Mackenzie sentit que la conversation arrivait à sa fin. Elle avait appris tout ce qu'elle avait à savoir. Elle était convaincue que le Dr. Haggerty n'était pas le genre de personnes à exagérer les faits juste pour se rendre intéressante. Bien qu'elle ait essayé de minimiser ce qu'elle pensait de peur de se tromper, Mackenzie sentait qu'Haggerty était fermement convaincue que quelques-uns de ces suicides n'en étaient pas.
Et cette petite pointe de scepticisme était tout ce dont Mackenzie avait besoin. S'il y avait la moindre chance que l'un des deux derniers cadavres soit un meurtre et non un suicide, elle voulait en être tout à fait certaine avant de rentrer à Washington.
Elle finit son café, remercia le Dr. Haggerty pour le temps qu'elle lui avait consacré, et quitta la maison. En chemin vers sa voiture, elle regarda la forêt qui entourait Kingsville. Elle regarda en direction de l'Ouest, vers l'endroit où se dressait le Miller Moon Bridge, accessible uniquement à travers une série de routes de campagne et un chemin en graviers qui semblait indiquer aux voyageurs qu'ils arrivaient en bout de parcours.
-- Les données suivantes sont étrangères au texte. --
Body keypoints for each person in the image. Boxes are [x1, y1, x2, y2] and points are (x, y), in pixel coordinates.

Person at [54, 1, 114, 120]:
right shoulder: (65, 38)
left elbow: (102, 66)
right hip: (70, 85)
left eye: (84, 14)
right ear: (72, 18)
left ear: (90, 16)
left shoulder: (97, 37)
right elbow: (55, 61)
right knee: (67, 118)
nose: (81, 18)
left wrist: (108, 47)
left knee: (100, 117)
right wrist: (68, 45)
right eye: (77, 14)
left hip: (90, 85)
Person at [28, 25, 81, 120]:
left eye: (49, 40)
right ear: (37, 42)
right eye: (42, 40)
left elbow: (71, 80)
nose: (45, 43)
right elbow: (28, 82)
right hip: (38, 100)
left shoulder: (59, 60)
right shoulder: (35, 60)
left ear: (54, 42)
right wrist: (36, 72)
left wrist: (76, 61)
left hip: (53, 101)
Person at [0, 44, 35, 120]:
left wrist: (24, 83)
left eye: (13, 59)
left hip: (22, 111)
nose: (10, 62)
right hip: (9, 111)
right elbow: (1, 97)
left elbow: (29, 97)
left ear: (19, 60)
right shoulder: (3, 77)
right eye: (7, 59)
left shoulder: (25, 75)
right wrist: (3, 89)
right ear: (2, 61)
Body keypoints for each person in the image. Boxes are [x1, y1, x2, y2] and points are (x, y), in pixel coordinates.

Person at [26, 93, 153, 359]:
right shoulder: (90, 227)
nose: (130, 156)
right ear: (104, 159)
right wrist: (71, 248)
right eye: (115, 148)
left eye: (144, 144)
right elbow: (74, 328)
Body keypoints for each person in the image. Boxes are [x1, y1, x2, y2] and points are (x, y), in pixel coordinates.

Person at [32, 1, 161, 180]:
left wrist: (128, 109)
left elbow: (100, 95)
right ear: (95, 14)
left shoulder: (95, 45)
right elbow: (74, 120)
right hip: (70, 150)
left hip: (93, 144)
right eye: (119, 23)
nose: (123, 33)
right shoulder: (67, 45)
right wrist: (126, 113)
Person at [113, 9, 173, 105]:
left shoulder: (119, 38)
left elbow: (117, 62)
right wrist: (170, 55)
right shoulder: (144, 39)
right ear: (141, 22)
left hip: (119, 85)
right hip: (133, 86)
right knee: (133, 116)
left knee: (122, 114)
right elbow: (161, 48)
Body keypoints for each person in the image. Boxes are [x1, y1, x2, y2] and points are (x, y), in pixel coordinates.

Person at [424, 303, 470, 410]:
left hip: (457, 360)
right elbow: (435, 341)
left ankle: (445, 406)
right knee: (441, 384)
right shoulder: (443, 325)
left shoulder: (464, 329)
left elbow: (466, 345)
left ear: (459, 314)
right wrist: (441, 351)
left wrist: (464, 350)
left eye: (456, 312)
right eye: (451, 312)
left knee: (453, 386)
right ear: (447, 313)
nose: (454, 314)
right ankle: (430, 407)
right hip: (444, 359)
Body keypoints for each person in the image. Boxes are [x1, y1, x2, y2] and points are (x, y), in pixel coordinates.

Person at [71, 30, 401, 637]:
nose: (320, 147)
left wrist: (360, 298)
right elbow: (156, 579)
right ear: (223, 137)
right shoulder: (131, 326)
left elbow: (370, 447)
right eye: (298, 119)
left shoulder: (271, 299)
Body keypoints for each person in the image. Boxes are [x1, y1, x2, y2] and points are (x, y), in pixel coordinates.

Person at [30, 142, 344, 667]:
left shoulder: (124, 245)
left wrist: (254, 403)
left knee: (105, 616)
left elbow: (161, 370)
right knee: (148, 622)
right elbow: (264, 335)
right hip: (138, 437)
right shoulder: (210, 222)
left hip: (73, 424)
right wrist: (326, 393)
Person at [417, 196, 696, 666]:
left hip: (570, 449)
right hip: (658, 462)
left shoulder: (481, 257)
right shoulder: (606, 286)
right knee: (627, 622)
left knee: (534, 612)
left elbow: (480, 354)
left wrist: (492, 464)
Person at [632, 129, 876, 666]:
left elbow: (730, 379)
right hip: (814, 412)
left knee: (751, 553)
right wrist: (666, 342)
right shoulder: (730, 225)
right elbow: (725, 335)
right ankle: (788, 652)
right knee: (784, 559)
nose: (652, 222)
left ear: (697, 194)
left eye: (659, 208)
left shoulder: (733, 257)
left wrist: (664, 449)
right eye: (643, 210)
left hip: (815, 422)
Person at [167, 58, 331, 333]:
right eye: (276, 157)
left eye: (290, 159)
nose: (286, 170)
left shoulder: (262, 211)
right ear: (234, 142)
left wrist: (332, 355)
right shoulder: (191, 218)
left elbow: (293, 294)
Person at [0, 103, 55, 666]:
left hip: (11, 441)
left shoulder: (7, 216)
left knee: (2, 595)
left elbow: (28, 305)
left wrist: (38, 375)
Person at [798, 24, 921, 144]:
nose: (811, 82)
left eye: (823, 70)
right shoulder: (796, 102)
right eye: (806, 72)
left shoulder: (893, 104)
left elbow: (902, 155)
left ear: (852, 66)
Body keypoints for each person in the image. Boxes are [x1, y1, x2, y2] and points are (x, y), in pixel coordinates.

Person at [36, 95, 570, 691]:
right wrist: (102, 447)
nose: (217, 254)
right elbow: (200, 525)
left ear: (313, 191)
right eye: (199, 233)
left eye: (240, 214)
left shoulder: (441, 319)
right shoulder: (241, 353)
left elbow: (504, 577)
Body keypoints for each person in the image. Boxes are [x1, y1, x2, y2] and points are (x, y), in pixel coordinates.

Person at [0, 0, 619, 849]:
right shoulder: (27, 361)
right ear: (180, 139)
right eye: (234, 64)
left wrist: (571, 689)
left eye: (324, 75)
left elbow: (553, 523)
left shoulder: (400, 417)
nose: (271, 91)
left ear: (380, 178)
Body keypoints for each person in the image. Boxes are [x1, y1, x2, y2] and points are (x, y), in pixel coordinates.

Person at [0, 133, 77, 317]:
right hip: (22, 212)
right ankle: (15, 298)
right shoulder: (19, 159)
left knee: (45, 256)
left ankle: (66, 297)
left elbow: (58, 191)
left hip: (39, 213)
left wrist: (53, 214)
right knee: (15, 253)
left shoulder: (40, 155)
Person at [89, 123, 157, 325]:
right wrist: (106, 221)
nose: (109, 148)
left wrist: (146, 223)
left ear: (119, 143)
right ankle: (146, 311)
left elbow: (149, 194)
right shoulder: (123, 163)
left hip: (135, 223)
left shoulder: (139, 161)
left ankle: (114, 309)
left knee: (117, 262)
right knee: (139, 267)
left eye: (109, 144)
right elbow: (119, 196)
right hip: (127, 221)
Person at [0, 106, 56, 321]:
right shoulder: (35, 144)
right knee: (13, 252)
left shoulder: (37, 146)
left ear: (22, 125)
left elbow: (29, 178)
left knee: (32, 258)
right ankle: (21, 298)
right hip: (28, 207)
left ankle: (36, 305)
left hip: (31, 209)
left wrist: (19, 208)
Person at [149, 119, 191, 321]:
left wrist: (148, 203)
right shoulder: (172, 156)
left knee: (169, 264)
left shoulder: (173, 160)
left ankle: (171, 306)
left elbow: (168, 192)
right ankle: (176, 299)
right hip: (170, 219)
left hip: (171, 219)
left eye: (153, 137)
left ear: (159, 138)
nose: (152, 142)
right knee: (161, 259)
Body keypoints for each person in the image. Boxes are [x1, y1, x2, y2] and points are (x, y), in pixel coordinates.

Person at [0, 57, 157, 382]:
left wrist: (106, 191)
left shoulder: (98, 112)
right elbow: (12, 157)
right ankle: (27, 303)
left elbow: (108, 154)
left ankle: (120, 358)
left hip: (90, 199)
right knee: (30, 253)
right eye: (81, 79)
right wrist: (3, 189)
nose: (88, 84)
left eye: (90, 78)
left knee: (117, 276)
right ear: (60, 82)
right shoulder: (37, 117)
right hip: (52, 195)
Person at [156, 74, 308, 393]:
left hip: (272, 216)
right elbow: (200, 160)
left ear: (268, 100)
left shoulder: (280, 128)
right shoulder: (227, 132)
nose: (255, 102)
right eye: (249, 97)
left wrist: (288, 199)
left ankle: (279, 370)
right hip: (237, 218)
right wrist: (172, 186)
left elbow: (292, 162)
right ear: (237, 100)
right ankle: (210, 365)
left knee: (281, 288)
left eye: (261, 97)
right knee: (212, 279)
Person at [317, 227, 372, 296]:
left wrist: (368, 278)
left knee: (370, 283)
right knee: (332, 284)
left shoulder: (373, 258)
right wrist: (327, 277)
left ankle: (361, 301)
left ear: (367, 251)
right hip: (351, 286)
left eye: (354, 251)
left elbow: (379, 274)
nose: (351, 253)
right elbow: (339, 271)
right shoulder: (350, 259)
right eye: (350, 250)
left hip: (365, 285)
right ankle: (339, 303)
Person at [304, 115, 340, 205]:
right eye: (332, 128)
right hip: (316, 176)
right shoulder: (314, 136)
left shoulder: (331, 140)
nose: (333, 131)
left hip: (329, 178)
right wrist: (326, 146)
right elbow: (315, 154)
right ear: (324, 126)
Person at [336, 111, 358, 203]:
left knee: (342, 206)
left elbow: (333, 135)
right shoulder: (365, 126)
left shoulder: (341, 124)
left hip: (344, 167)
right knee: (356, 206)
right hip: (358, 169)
En revoyant l'image des roches ensanglantées en-dessous du pont, Mackenzie fut parcourue d'un frisson.
Elle écarta cette pensée, démarra le moteur et sortit son téléphone. Si elle voulait en avoir le cœur net concernant cette affaire, il allait falloir qu'elle l'aborde comme s'il s'agissait d'une enquête pour meurtre. Il fallait donc qu'elle commence par parler avec les membres de la famille de la victime la plus récente.
CHAPITRE SEPT
Avant de rendre visite à la famille de Kenny Skinner, Mackenzie appela McGrath pour avoir son accord explicite. Sa réponse fut claire, nette et précise : Je m'en fous s'il faut que vous parliez avec toute l'équipe de baseball du coin, tant que vous me solutionnez cette affaire !
Après avoir reçu cette confirmation, elle n'eut plus aucun problème à se rendre chez Pam et Vincent Skinner. D'après ce que McGrath lui avait expliqué, Pam Skinner était autrefois Pam Wilmoth. Sœur ainée du directeur adjoint Wilmoth, elle travaillait de chez elle en tant qu'experte en soumission de projets pour une agence environnementale. Quant à Vincent Skinner, c'était le propriétaire du magasin de pneus et de tracteurs de Kingsville, où son fils travaillait depuis ses quinze ans.
Quand Mackenzie frappa à leur porte, elle ne fut reçue par aucun des Skinner, mais par le pasteur de l'église presbytérienne de Kingsville. Quand Mackenzie lui montra son badge et lui expliqua la raison de sa visite, il la fit entrer et lui demanda d'attendre dans le vestibule. La famille Skinner vivait dans une jolie maison à un coin de rue, dans le quartier qui devait vraisemblablement correspondre au centre-ville de Kingsville. Elle sentit l'odeur agréable de quelque chose qui cuisait au four, venant probablement de la cuisine, au bout d'un long couloir. Quelque part dans la maison, elle entendit le bruit de la sonnerie d'un téléphone. Elle entendit également la voix étouffée du pasteur, qui informait Pam et Vincent Skinner qu'une femme du FBI était là et souhaitait leur poser quelques questions concernant Kenny.